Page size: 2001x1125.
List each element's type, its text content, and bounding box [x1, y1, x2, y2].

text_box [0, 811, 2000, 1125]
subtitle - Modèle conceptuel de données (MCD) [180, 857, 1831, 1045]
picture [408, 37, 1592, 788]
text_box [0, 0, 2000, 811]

**Exercise objective**
An exact repetition of the data above is all that is needed.

**Task result**
Page size: 2001x1125.
List each element's type, its text content, and bounding box [x1, y1, x2, y2].

text_box [0, 811, 2000, 1125]
subtitle - Modèle conceptuel de données (MCD) [180, 857, 1831, 1045]
picture [408, 37, 1592, 788]
text_box [0, 0, 2000, 811]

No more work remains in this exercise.